▸ TEXT SHOWN:
---

The Big 12 Just Got BCS’ed

Three weeks after a final-second upset in Lubbock, the Texas Longhorns put a stomping on Texas A&M.  The 49-9 win was not enough, however, to give the Longhorns the advantage in the computer polls used to calculate BCS standings following week 14.  After the Oklahoma Sooners defeated the Oklahoma State Cowboys 61-41 on Saturday night, the computer polls gave Oklahoma the resounding edge to put them in at #2 in the BCS standings.

Texas, kiss your National Championship hopes goodbye.  The computers have chosen your fate.

In fact, the human polls released this Sunday revealed that the Longhorns had actually gained human votes, and had surpassed Oklahoma in the human formula.  This can’t save the Horns though, as the BCS wreaks havoc again, despite the fact that Texas beat Oklahoma 45-35 during the regular season.

The biggest complaint Big 12 fans have at this point is not directed at the BCS and its antediluvian system.  Rather, its at the Big 12 and its antediluvian system.  It’s about time that the Big 12 learned how to create a head-to-head tiebreaker when faced with three teams all vying for the Big 12 Championship Game.

Big 12, it’s time to get your act together.

End whine.

Deciding a Champion: BCS vs. Playoff Formats

I was not always a college football fan.  The NFL pretty much capped my experience until I enrolled as a student at the University of Texas in 2003.  It was then that the college football subculture engulfed my life.  From the outset, I was surrounded by burnt orange t-shirts, cowboy boots, beer and chants of “Hook ‘em Horns.”  It didn’t take me long to realize that Texas football was the biggest Texas pastime beside the fraternity and sorority initiations happening down my street en masse.

College football, to the avid beer-drinkin’ fan, is a quest for #1.  So imagine my surprise when I asked (in such a freshman moment) the oldest kid I could find, “How exactly is a national (college football) champion chosen?”  He told me about how teams are ranked according to their conference, games won, toughness of schedule and human opinion polls.  I was even more confused after he imparted the answer than before I requested it.

“You mean, there’s no playoff?”, I replied.  “No,” he said, “but there are bowl games.”

Bowl games are not playoff games.  They are traditional publicity games.

Under the current BCS system, only the top 2 ranked BCS teams will ever have chance of being crowned national champions.  On top of that, teams that remain undefeated during the regular season from a “lesser” conference could be struck from the top 2 for failing to have “a tougher schedule” or because were underestimated in the human opinion polls.  But hey, if you aren’t ranked in the top 2 and remain undefeated, you can go to one of the millions of bowl games, right?  I mean, what’s better than passing up an opportunity to be #1 than accept a measly payout from the Bowl?  Sounds kinda ridiculous.

Here are the arguments for and against the BCS system:

-Creates playoff atmosphere for the entire season
-Traditional bowl games

Decides a team based on computer rankings and polls, not head-to-head competition
Often produces controversial champion
smaller, non-BCS conferences disenfranchised

My question is: “why not merge the BCS into a playoff format that still uses traditional bowl games?”  Some will call this heresy.  Most will pay attention.

The proposed “Marriage” of the BCS/Playoff formats can be found here.  The proposal is a little dated, since the BCS has added an additional BCS National Championship bowl game.  The gist of the proposal is still on point.

To summarize, the BCS should still rank teams using the same format.  This handles ranking 80+ Division I teams from 11 conferences.  The top 8 teams at the end of the season, regardless of conference, should enter a playoff format, using the current BCS bowl games as the venue.  All BCS/Playoff bowl games would be played at the beginning of January, much like what happens now.

This proposal does many things:  it keeps the tradition of the bowl games, it eliminates conference discrimination, it enfranchises every team, it produces an undisputed national champion.

In conclusion, the dismantling of the BCS is not the solution – there’s too much money and fan base clinging to the tradition.  The solution is the marriage of equity and tradition using playoff bowl games.

---

▸ INFORMATION GIVEN:
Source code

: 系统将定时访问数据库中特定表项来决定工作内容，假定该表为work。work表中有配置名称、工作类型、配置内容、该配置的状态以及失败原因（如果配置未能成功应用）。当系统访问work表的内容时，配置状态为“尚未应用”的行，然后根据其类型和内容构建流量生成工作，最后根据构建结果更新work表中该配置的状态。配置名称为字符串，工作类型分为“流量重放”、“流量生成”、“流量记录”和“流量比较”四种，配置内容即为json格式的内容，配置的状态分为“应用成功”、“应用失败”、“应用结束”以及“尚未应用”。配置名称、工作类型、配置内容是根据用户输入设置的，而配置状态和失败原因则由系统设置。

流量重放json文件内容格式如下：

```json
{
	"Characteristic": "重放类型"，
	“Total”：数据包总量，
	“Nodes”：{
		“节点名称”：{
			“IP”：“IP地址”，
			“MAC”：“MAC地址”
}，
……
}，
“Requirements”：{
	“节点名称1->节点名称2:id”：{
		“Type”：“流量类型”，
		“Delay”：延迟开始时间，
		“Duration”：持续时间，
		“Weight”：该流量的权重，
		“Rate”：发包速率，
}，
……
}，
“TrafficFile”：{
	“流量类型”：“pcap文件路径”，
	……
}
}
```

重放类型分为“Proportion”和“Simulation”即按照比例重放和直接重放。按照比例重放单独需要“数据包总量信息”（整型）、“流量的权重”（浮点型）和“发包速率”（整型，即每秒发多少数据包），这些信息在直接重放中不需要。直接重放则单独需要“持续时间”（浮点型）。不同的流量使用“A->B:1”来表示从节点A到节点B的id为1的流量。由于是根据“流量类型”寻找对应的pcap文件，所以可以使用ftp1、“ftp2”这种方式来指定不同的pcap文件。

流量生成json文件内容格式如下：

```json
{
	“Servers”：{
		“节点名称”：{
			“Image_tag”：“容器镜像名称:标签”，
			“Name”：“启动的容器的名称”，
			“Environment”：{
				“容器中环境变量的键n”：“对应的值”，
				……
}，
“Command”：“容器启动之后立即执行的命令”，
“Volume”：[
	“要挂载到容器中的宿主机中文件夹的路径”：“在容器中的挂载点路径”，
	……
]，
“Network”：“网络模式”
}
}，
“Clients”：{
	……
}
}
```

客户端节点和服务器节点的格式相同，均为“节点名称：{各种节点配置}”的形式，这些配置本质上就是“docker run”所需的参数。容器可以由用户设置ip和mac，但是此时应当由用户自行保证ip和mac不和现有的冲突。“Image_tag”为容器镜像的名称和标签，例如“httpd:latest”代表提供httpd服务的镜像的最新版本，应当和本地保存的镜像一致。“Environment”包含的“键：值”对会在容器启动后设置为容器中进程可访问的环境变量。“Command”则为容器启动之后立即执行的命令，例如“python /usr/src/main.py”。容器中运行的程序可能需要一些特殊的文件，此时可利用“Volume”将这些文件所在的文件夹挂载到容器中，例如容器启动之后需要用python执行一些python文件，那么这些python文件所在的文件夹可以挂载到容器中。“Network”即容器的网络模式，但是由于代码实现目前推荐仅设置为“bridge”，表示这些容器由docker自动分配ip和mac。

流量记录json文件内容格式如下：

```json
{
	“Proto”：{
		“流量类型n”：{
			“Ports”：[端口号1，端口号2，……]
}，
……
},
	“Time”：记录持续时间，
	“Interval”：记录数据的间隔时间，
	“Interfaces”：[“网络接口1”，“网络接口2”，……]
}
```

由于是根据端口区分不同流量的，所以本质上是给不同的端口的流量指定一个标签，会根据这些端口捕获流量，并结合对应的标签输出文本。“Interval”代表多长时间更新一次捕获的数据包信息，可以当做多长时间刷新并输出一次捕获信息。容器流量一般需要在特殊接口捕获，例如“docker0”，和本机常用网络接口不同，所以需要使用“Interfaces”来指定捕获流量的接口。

---

▸ EXERCISE INSTRUCTIONS:
In the post on the BCS and playoff formats, how many teams would enter the proposed playoff at the end of the season?

▸ ANSWER AREA:
The top 8 teams, regardless of conference.